### Gegeven fragment
Stap 3: leren vlak lopen (au au au!)

Stap 4: krachttraining. Elke week 2x buikspieren kietelen op het kleed in de woonkamer en 1x halter sessie van 45 minuten. Als hoesten de dag erna zeer doet weet ik dat ik nog heel veel werk heb te verzetten.

Stap 5: geduld geduld geduld

Na 11 weken trainen – 2 korte griepjes en een vervelende smak tegen de deurklink stond ik vanmorgen vol vertrouwen aan de start van opdracht 1 dit seizoen. Met gemiddeld 127km per week in de benen vertrok in met maar 1 opdracht: negativ split lopen over 62,5km. (En vooral niet te gek doen!)

Even wat anders als: Pang. Erin vliegen. Werelds beginnen. Half dood eindigen in vaak teleurstellende tijden.

Finn pakt de blokjes en nog geen minuut later valt zijn oog op zijn speelgoed vrachtwagen (Wawa in zijn vocabulaire). Al toeterend ziet hij een puzzel en via Jim Jam (kanaal 41 op de schotel televisie) spelen we opeens kiekeboe. Ik herken zijn speelpatroon terug in mijn bovenkamer vol loopwaanzin.

Geduld is mijn slechte eigenschap en laat dat nu o zo belangrijk zijn om ooit maar in de buurt te komen van die magische 6 op de klok. (Of überhaupt de finish Romeijn hoor ik u denken. Of überhaupt aan de start. mafkees!… Ondergetekend de critici)

Het gelijk is aan u. Zelfkennis noem je dat.

Mister 28km – op een grote steen langs de Dordogne – op kilometer 28 (van de 100) slik ik de pijn van het ongeduld in – dikke krokodillen tranen maken deze wanvertoningen compleet. Duizend kilometer terug in de auto zonder een woord voelen pijnlijk – vaders zwijgt wijselijk en Romeijn likt zijn wonden. De grapjes aan de kantine tafel op het werk neem ik als een man, zeer doen ze wel, maar eigen schuld….

### Gegevens
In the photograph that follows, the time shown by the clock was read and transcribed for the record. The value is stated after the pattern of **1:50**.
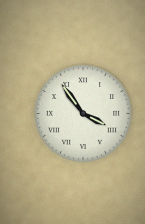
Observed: **3:54**
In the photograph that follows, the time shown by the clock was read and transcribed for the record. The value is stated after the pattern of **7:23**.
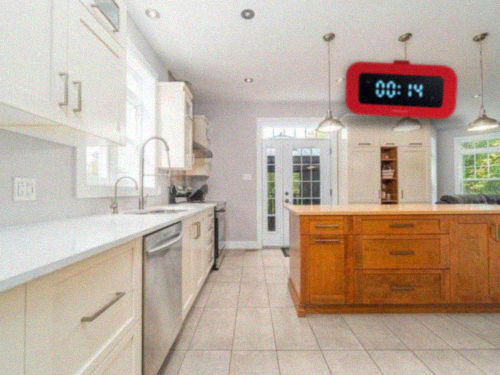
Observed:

### Opdrachten
(a) Geef uit het fragment letterlijk het stuk terug van "Na 11 weken" tot en met "te gek doen!)".
(b) Beantwoord de volgende vragen aan de hand van het fragment:
(i) Hoe vaak per week traint de verteller de buikspieren op het kleed in de woonkamer?
(ii) Hoeveel kilometer per week liep de verteller gemiddeld?
(iii) Op welk kanaal is Jim Jam te zien?
(c) Noem alle genummerde stappen die in het fragment voorkomen, met hun omschrijving.
De gegevens zijn los materiaal en hebben niets met het fragment te maken.

### Uitwerkingen
(a)
Na 11 weken trainen – 2 korte griepjes en een vervelende smak tegen de deurklink stond ik vanmorgen vol vertrouwen aan de start van opdracht 1 dit seizoen. Met gemiddeld 127km per week in de benen vertrok in met maar 1 opdracht: negativ split lopen over 62,5km. (En vooral niet te gek doen!)

(b)
(i) Twee keer per week.
(ii) Gemiddeld 127 km per week.
(iii) Op kanaal 41 van de schotel televisie.

(c)
Stap 3: leren vlak lopen
Stap 4: krachttraining
Stap 5: geduld geduld geduld